[Pacemaker] configuration variants for 2 node cluster
Christine Caulfield
ccaulfie at redhat.com
Tue Jun 24 07:55:37 UTC 2014
On 23/06/14 15:49, Digimer wrote:
> Hi Kostya,
>
> I'm having a little trouble understanding your question, sorry.
>
> On boot, the node will not start anything, so after booting it, you
> log in, check that it can talk to the peer node (a simple ping is
> generally enough), then start the cluster. It will join the peer's
> existing cluster (even if it's a cluster on just itself).
>
> If you booted both nodes, say after a power outage, you will check
> the connection (again, a simple ping is fine) and then start the cluster
> on both nodes at the same time.
wait_for_all helps with most of these situations. If a node goes down
then it won't start services until it's seen the non-failed node
because wait_for_all prevents a newly rebooted node from doing anything
on its own. This also takes care of the case where both nodes are
rebooted together of course, because that's the same as a new start.
Chrissie
> If one of the nodes needs to be shut down, say for repairs or
> upgrades, you migrate the services off of it and over to the peer node,
> then you stop the cluster (which tells the peer that the node is leaving
> the cluster). After that, the remaining node operates by itself. When
> you turn it back on, you rejoin the cluster and migrate the services back.
>
> I think, maybe, you are looking at things more complicated than you
> need to. Pacemaker and corosync will handle most of this for you, once
> setup properly. What operating system do you plan to use, and what
> cluster stack? I suspect it will be corosync + pacemaker, which should
> work fine.
>
> digimer
>
> On 23/06/14 10:36 AM, Kostiantyn Ponomarenko wrote:
>> Hi Digimer,
>>
>> Suppose I disabled to cluster on start up, but what about remaining
>> node, if I need to reboot it?
>> So, even in case of connection lost between these two nodes I need to
>> have one node working and providing resources.

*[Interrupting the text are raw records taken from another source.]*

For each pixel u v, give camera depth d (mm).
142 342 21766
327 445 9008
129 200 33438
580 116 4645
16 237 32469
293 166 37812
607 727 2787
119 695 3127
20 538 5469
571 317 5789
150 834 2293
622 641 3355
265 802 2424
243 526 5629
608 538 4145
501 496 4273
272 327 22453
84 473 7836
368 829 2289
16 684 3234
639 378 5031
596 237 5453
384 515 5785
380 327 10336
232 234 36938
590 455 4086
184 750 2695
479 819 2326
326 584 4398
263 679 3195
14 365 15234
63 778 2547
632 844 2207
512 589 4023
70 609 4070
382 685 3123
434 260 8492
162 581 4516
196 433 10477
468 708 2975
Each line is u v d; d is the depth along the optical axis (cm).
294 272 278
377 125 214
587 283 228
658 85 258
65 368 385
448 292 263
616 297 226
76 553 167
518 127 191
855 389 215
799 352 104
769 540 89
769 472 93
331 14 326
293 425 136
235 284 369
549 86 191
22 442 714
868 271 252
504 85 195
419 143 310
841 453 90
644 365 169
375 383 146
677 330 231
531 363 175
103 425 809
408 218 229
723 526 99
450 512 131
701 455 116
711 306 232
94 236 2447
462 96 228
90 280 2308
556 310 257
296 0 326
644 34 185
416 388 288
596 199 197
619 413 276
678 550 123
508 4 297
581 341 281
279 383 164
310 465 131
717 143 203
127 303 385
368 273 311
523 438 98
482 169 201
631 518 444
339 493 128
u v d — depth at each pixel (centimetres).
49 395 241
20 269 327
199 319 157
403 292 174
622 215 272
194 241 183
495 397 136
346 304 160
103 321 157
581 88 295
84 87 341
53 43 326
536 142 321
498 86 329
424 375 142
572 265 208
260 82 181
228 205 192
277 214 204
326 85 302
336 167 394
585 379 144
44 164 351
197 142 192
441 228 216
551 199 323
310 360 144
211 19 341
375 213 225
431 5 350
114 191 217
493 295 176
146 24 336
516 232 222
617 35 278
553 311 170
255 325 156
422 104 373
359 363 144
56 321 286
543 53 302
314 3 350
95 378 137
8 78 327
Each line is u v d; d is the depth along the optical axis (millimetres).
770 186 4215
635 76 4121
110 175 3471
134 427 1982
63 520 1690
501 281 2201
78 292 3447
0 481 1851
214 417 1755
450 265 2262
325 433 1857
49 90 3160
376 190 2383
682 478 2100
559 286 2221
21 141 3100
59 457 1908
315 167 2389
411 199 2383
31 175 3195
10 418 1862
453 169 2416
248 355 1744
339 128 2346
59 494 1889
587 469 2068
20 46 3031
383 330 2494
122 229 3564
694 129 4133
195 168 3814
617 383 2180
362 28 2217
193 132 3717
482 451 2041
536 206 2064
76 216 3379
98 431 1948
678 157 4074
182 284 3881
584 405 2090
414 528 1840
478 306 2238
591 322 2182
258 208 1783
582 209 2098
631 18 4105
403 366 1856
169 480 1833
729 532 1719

>> How did you solve this situation?
>> Should it be a separate daemon which checks somehow connection between
>> the two nodes and decides to run corosync and pacemaker or to keep them
>> down?
>>
>> Thank you,
>> Kostya
>>
>>
>> On Mon, Jun 23, 2014 at 4:34 PM, Digimer <lists at alteeve.ca
>> <mailto:lists at alteeve.ca>> wrote:
>>
>> On 23/06/14 09:11 AM, Kostiantyn Ponomarenko wrote:
>>
>> Hi guys,
>> I want to gather all possible configuration variants for 2-node
>> cluster,
>> because it has a lot of pitfalls and there are not a lot of
>> information
>> across the internet about it. And also I have some questions
>> about
>> configurations and their specific problems.
>> VARIANT 1:
>> -----------------
>> We can use "two_node" and "wait_for_all" option from Corosync's
>> votequorum, and set up fencing agents with delay on one of them.
>> Here is a workflow(diagram) of this configuration:
>> 1. Node start.
>> 2. Cluster start (Corosync and Pacemaker) at the boot time.

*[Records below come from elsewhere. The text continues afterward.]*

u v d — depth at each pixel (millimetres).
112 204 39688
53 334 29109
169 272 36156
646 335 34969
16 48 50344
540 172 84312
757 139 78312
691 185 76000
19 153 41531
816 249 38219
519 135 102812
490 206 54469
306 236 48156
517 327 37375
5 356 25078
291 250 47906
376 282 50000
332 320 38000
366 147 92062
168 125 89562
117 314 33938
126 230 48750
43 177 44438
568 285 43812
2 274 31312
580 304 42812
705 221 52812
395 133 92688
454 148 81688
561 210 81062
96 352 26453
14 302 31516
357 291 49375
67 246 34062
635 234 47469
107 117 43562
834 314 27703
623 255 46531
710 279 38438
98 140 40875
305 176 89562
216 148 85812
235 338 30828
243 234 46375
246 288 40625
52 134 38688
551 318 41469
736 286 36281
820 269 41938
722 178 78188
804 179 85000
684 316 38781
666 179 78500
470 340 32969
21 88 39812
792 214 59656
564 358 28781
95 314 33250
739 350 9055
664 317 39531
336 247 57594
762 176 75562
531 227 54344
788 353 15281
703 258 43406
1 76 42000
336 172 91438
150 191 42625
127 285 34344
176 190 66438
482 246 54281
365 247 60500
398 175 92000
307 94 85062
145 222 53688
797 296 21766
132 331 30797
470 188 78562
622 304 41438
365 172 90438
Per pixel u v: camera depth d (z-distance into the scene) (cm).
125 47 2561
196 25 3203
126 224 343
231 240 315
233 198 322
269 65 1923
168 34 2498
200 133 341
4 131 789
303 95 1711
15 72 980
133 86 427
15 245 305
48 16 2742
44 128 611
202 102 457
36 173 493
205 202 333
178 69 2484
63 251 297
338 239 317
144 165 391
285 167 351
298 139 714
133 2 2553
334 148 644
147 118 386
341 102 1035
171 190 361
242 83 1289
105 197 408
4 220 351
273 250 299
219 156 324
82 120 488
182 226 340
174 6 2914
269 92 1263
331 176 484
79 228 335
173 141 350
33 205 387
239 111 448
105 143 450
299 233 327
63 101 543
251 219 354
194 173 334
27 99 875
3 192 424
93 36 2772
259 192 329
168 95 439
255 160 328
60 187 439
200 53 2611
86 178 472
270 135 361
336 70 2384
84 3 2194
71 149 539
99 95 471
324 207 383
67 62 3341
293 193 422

>> 3. Wait for all nodes. All nodes joined?
>> No. Go to step 3.
>> Yes. Go to step 4.
>> 4. Start resources.
>> 5. Split brain situation (something with connection between
>> nodes).
>> 6. Fencing agent on the one of the nodes reboots the other node
>> (there
>> is a configured delay on one of the Fencing agents).
>> 7. Rebooted node go to step 1.
>> There are two (or more?) important things in this configuration:
>> 1. Rebooted node remains waiting for all nodes to be visible
>> (connection
>> should be restored).
>> 2. Suppose connection problem still exists and the node which
>> rebooted
>> the other guy has to be rebooted also (for some reasons). After
>> reboot
>> he is also stuck on step 3 because of connection problem.
>> QUESTION:
>> -----------------
>> Is it possible somehow to assign to the guy who won the reboot
>> race
>> (rebooted other guy) a status like a "primary" and allow him not
>> to wait
>> for all nodes after reboot. And neglect this status after
>> other node
>> joined this one.
>> So is it possible?
>> Right now that's the only configuration I know for 2 node
>> cluster.
>> Other variants are very appreciated =)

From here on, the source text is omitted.